Hard to see how. Too many pacifists refuse to identify and punish evil. Such an organization would most likely be as much a hindrance to to the Allies as the Axis. I think of that Catholic fool who protested outside the White House every day during the war asking the US to go to the peace table with Hitler.

Both sides seemed to be equally evil to him.

Someone who would imprison others under false pretenses is not a pacifist in any meaningful sense of the word, even if they get someone else to do their dirty work.

That seems really small. I can’t imagine such a small organization accomplishing much in any country, let alone Nazi Germany.

Incorrect.

Just for comparison purposes, Gandhi’s 1930 “Salt Satyagraha” alone (civilly disobeying the colonial government’s ban on independent domestic salt manufacture) over the course of a year resulted in some 80,000 imprisonments among millions of nonviolent protesters.

And mind you, this was when the satyagraha or nonviolent resistance approach had been officially adopted by the Indian National Congress as their chief strategy for seeking independence. And it still didn’t actually accomplish anything in the short run in terms of changing the imperial salt policy.

I believe that in theory and in time, nonviolent resistance in a good cause can accomplish any purpose and overcome any evil. But it isn’t quick, cheap, or painless, and there are no guarantees that it will be effective in any given situation in the short term. And if the violent attackers are effective enough in the short term, then there isn’t going to be any long term.

I guess the question I’m asking is if there are situations where pacifism is hopeless and surrender or violence are the only answers.

Personally, if I were in the situation I described, the best plan I would have would be to set up an underground railroad system to help Jews and other targetted people escape Germany. It wouldn’t be toppling the Nazi regime but it would be accomplishing something through non-violent means.

No. However, there are many situations where pacifism is realistically incapable of accomplishing a particular short-term objective, and surrender, violence, or principled acceptance of death while nonviolently resisting to the last are the only answers.

Yep, that’s basically what the folks of Le Chambon-sur-Lignon did:

Yes - but as has been pointed out, the commitment would have to be from millions of people, not your hypothetical hundreds. That’s not an organisation, that’s a supper club.

Pre-war or during?

ISTM that making false accusations is crossing or blurring some lines with pacifists. Wouldn’t that be making the government do your dirty work? Doesn’t the government kinda have the monopoly on legal force/violence?

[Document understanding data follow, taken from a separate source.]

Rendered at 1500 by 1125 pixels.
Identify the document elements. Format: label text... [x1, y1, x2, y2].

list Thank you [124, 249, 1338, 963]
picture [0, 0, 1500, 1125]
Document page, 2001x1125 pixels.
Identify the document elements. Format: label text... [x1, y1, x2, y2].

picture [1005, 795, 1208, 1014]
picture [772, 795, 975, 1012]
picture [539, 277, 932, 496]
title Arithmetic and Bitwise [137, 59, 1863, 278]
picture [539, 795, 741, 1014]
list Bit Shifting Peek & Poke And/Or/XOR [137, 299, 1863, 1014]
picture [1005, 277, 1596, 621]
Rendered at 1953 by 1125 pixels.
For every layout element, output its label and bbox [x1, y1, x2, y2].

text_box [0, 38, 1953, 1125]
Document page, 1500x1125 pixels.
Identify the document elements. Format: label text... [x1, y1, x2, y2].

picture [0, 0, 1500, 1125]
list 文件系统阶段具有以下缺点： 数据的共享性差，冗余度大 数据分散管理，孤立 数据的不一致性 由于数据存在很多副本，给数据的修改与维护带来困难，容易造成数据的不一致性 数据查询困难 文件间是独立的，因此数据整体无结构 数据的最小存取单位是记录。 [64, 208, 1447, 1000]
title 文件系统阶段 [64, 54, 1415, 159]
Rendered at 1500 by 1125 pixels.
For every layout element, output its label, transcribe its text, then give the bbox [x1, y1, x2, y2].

Also, sabotage isn’t really pacifist either. Indirect violence is still violence. People die when you sabotage machinery.

It’s hard to see pacifism have much of an impact on a government whose entire political philosophy is based on a belief in constant, endless warfare. They wouldn’t have seen pacifists as brave or honorable, they would have seen them as weak.

Not this one. I mean, I don’t lie in general, but it’s got absolutely nothing to do with my pacifism. And I have no hesitation in lying to governments if I want to. Governments are not the same thing as real people. Common mistake, that.

If the government’s actors want violence on their conscience, that is up to them.

Yes, it is.

No, it isn’t. There’s no such thing as “indirect violence”

Correction - people might die if you sabotage machinery in a piss-poor fashion. If you do it right, the machinery is unusable from the get-go. We’re not talking tree-spiking here, or cutting brakelines.Those are hardly effective enough. Much better to blow up substations and trainlines…and no, before you quibble, you warn people that the trainlines are down before a train comes along.

Would ex lax or releasing some equivalent of the era laxative in the military water supply cross the pacifist line?

Something like that could really hinder the nazi troops, and leave them scared of their own rations, if repeated enough.